**EXERCISE REQUIREMENTS:** The entries that follow need to be retyped verbatim.

■ ■ ■

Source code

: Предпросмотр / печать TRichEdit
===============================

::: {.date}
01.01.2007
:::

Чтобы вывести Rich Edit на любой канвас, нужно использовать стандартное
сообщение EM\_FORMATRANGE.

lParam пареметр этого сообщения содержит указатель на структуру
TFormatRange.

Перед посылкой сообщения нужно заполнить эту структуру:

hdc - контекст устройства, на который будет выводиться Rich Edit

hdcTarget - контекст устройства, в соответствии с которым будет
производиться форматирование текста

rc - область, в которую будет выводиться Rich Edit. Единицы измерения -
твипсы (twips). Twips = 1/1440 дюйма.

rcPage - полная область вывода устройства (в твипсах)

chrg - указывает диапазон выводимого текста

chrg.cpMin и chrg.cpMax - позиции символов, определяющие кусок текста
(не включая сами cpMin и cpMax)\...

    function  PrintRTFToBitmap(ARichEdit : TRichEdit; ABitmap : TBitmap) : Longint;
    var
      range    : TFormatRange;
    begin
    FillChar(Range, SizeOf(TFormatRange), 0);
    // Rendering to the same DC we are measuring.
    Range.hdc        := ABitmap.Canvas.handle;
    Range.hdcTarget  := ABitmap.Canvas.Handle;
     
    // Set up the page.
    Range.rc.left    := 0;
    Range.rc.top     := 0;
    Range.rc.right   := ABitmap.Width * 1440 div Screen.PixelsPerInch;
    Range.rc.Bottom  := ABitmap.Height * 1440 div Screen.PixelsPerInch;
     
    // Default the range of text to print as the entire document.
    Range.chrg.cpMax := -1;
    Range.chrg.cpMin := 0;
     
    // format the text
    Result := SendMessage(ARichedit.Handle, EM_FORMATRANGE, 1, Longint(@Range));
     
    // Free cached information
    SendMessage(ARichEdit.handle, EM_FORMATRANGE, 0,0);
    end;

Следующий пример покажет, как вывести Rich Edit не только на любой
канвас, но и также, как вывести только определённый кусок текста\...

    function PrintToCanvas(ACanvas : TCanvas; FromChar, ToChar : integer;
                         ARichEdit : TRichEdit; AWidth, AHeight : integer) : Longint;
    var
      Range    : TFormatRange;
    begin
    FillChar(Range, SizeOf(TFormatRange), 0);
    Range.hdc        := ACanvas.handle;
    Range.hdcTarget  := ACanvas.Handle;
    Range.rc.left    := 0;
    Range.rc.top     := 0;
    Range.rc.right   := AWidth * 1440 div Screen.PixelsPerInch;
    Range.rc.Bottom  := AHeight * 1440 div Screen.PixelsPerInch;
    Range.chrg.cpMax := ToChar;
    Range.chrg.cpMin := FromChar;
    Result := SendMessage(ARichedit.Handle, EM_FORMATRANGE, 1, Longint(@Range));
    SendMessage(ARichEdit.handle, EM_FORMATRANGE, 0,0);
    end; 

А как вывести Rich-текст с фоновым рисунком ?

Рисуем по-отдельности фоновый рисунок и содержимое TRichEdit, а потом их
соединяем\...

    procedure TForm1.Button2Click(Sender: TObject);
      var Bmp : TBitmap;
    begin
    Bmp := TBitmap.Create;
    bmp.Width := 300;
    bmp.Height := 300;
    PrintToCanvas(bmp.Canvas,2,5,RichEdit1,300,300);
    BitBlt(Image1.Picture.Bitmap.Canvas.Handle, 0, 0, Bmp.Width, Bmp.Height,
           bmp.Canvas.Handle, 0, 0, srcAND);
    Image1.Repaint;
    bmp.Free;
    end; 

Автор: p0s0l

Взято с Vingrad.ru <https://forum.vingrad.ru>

■ ■ ■

**SOLUTION TO THIS PROBLEM:**
Source code

: Предпросмотр / печать TRichEdit
===============================

::: {.date}
01.01.2007
:::

Чтобы вывести Rich Edit на любой канвас, нужно использовать стандартное
сообщение EM\_FORMATRANGE.

lParam пареметр этого сообщения содержит указатель на структуру
TFormatRange.

Перед посылкой сообщения нужно заполнить эту структуру:

hdc - контекст устройства, на который будет выводиться Rich Edit

hdcTarget - контекст устройства, в соответствии с которым будет
производиться форматирование текста

rc - область, в которую будет выводиться Rich Edit. Единицы измерения -
твипсы (twips). Twips = 1/1440 дюйма.

rcPage - полная область вывода устройства (в твипсах)

chrg - указывает диапазон выводимого текста

chrg.cpMin и chrg.cpMax - позиции символов, определяющие кусок текста
(не включая сами cpMin и cpMax)\...

    function  PrintRTFToBitmap(ARichEdit : TRichEdit; ABitmap : TBitmap) : Longint;
    var
      range    : TFormatRange;
    begin
    FillChar(Range, SizeOf(TFormatRange), 0);
    // Rendering to the same DC we are measuring.
    Range.hdc        := ABitmap.Canvas.handle;
    Range.hdcTarget  := ABitmap.Canvas.Handle;
     
    // Set up the page.
    Range.rc.left    := 0;
    Range.rc.top     := 0;
    Range.rc.right   := ABitmap.Width * 1440 div Screen.PixelsPerInch;
    Range.rc.Bottom  := ABitmap.Height * 1440 div Screen.PixelsPerInch;
     
    // Default the range of text to print as the entire document.
    Range.chrg.cpMax := -1;
    Range.chrg.cpMin := 0;
     
    // format the text
    Result := SendMessage(ARichedit.Handle, EM_FORMATRANGE, 1, Longint(@Range));
     
    // Free cached information
    SendMessage(ARichEdit.handle, EM_FORMATRANGE, 0,0);
    end;

Следующий пример покажет, как вывести Rich Edit не только на любой
канвас, но и также, как вывести только определённый кусок текста\...

    function PrintToCanvas(ACanvas : TCanvas; FromChar, ToChar : integer;
                         ARichEdit : TRichEdit; AWidth, AHeight : integer) : Longint;
    var
      Range    : TFormatRange;
    begin
    FillChar(Range, SizeOf(TFormatRange), 0);
    Range.hdc        := ACanvas.handle;
    Range.hdcTarget  := ACanvas.Handle;
    Range.rc.left    := 0;
    Range.rc.top     := 0;
    Range.rc.right   := AWidth * 1440 div Screen.PixelsPerInch;
    Range.rc.Bottom  := AHeight * 1440 div Screen.PixelsPerInch;
    Range.chrg.cpMax := ToChar;
    Range.chrg.cpMin := FromChar;
    Result := SendMessage(ARichedit.Handle, EM_FORMATRANGE, 1, Longint(@Range));
    SendMessage(ARichEdit.handle, EM_FORMATRANGE, 0,0);
    end; 

А как вывести Rich-текст с фоновым рисунком ?

Рисуем по-отдельности фоновый рисунок и содержимое TRichEdit, а потом их
соединяем\...

    procedure TForm1.Button2Click(Sender: TObject);
      var Bmp : TBitmap;
    begin
    Bmp := TBitmap.Create;
    bmp.Width := 300;
    bmp.Height := 300;
    PrintToCanvas(bmp.Canvas,2,5,RichEdit1,300,300);
    BitBlt(Image1.Picture.Bitmap.Canvas.Handle, 0, 0, Bmp.Width, Bmp.Height,
           bmp.Canvas.Handle, 0, 0, srcAND);
    Image1.Repaint;
    bmp.Free;
    end; 

Автор: p0s0l

Взято с Vingrad.ru <https://forum.vingrad.ru>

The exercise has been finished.